-- Start TEXT TO READ --

# Trolling Trip 6-9



## macala (Oct 4, 2007)

It's goodto be back fishing bluewater since my Feb 10 Achilles heel rupture injury. I did a overnight trip with my nephews 2 weeks ago and I think I pushed my body too hard. I'll stay with day trips until I'm 100%.

We left 5:20 am and got onto a nice weed line 15miles southeast of the 131 hole. Trolled with no action for an hour and it was on until we left a 2:30. As soon as we passed a floating tree with thick grass, we had a barracuda hit our port rigger. As we slowed down, we had a double hook up that produced two nice Wahoos.



















We trolled the fishy area for the next 4 hours that produced 1 more wahoo, 3 Mahi Mahi and 5 mystery fish. We did lose 2 very nice wahoos as well. Enjoy the pictures.





































All were caught on naked ballyhoo and ilander ballyhoo. The weed line is moving fast south - south west.We ran to the Spur and west, and it was green / dead. The weedline we fished was in blended blue with alot of life. Good luck and I think this weekend, the Spur should be Great.

Jeff


----------



## FenderBender (Oct 2, 2007)

The first pic of the mahi where he is all alive and lit up is great! Beautiful. Good catch.


----------



## Capt. Mickey Locke (Oct 4, 2007)

Thats a good box of Hoo's and Mahi!


----------



## specslayer (Oct 9, 2007)

DANG some nice big bulls and nice hoos too


----------



## TCAT (Oct 9, 2007)

Damn nice dolphin. Glad to see the cat back in action.


----------



## Corpsman (Oct 3, 2007)

Good to see you back in the game Jeff.


----------



## ilander (Oct 2, 2007)

Thanks for the report. Glad to hear that some lines are forming. Good mess of fish. :bowdown


----------



## MSViking (Oct 11, 2007)

Really nice pics! Always love to see the pic taken offshore! your post illustrates the hit or miss of finding good water offshore when it is far and few between. I've become addicted to offshore forecasting sites like Hilton's, Terrafin and supermap. they have taken some of the run and risk out of the game, but it still comes down to finding life filled water!

I can relate to the recovery issue, I had my shoulder replaced a few years back and it took me forever to totally bounce back. I still cant recover from the long offshore trips like I used to.

MScontender


----------



## andyyar (Nov 4, 2007)

Very Nice Jeff. Thanks for the report


----------



## PELAGIC PIRATE (Oct 10, 2007)

Nice Catch ...........



You always seem to be on the fish, guess its your CALI experience being put to use on the Gulf.





Hope you get back to 100% soon.





MIKE


----------



## Mullethead (Oct 4, 2007)

Thanks for the report - good job! nice to see those quality fish in close -


----------



## NaClH2O (Feb 14, 2008)

Hey thats what I'm talkin about right there. Great report, can't wait for Saturday to get here.


----------



## HaterAide (Nov 9, 2007)

Very nice dolphin.

Looks like those fish could use some ice though!oke


----------



## Xiphius (Oct 10, 2007)

Welcome back Jeff..nice box of fish. I see your still runnningthe Glacier.....How's the new rig coming along?


----------



## fishhunter38 (Feb 24, 2009)

looks like an awsome trip:clap


----------

-- End TEXT TO READ --
-- Start DATA SHOWN --

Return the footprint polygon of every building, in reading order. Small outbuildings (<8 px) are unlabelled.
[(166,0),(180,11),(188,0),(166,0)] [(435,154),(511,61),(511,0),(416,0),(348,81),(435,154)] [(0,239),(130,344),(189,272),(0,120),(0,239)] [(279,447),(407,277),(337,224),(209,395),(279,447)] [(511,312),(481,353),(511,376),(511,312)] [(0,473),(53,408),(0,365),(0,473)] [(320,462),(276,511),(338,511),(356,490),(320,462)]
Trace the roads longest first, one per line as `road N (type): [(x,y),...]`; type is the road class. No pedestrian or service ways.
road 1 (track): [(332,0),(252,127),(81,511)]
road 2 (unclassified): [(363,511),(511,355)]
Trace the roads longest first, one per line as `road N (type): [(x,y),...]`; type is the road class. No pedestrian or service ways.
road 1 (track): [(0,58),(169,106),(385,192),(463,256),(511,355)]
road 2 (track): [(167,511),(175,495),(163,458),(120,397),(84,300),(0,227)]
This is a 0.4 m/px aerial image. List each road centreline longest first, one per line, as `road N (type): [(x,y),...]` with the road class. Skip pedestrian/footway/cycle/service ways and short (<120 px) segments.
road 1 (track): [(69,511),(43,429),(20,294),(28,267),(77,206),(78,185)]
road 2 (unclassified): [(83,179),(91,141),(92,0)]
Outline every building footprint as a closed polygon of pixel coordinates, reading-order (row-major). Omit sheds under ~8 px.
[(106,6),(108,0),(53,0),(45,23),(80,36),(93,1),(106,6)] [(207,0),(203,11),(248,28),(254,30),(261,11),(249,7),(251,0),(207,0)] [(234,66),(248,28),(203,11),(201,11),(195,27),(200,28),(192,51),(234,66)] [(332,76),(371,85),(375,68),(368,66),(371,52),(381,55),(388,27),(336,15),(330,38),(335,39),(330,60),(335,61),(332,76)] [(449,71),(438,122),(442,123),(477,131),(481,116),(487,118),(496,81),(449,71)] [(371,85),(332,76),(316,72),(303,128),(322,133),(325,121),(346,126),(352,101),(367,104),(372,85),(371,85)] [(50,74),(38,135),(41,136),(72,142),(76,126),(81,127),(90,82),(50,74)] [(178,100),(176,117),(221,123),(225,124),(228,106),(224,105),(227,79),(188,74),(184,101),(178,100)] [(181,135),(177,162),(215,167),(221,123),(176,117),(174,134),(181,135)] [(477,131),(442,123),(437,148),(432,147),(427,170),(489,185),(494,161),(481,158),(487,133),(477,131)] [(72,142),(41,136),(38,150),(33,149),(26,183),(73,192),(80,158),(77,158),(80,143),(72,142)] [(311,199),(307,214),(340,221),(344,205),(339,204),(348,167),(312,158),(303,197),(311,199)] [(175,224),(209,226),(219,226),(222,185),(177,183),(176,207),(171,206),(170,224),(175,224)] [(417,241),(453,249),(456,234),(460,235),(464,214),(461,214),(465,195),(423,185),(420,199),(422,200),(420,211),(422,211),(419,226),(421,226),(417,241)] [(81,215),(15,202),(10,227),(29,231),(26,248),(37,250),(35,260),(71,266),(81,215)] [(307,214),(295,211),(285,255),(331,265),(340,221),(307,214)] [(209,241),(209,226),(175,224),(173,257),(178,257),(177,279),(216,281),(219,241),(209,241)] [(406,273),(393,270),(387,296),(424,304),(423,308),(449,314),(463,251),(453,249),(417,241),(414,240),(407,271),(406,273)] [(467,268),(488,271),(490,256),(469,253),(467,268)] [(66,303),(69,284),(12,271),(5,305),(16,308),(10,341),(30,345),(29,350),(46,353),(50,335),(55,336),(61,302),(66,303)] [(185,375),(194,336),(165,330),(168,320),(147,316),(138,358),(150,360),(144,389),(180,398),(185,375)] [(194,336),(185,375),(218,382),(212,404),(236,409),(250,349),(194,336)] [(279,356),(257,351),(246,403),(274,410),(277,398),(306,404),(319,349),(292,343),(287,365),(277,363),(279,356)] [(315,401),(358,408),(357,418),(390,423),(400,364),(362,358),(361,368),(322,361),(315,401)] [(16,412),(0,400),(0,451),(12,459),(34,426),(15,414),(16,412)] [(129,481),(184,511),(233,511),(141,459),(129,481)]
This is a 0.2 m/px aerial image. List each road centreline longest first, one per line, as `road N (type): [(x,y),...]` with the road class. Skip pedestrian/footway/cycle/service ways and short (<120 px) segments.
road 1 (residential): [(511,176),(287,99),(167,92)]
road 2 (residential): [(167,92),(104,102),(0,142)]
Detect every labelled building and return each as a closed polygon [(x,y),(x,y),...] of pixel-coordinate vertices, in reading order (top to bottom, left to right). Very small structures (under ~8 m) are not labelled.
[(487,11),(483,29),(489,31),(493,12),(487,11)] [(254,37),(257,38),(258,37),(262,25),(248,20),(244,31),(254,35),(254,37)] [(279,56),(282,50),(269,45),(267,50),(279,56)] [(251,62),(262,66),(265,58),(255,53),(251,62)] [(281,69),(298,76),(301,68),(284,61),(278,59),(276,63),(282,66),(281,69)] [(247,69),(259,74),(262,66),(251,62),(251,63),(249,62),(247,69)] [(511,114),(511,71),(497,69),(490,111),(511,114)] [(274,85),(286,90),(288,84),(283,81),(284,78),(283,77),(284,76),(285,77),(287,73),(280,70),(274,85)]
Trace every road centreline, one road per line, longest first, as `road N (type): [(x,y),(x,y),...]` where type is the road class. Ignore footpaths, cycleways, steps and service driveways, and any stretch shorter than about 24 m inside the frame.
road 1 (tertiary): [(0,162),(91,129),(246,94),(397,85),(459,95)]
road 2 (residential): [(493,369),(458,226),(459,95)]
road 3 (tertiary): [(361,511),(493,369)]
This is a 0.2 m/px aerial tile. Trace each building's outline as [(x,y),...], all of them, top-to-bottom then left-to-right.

-- End DATA SHOWN --

REQUIRED TASKS:
[1] In the trolling thread, condense the paragraph beginning "We left 5:20 am" into a short bulleted list that keeps its main facts.
[2] Swap "Beautiful" for "Gorgeous" and reproduce everything in the trolling thread from "## FenderBender (Oct" down to "Locke (Oct 4, 2007)".
[3] According to the trolling thread, what baits were all the fish caught on?
The records come from a separate source.

EXERCISE ANSWERS:
[1]
- Departed at 5:20 am and found a good weed line 15 miles southeast of the 131 hole.
- Trolled for an hour with no action; after that the bite was on until leaving at 2:30.
- Right after passing a floating tree with thick grass, a barracuda hit the port rigger.
- While slowing down, a double hookup produced two nice wahoos.

[2]
## FenderBender (Oct 2, 2007)

The first pic of the mahi where he is all alive and lit up is great! Gorgeous. Good catch.


----------



## Capt. Mickey Locke (Oct 4, 2007)

[3] Naked ballyhoo and ilander ballyhoo.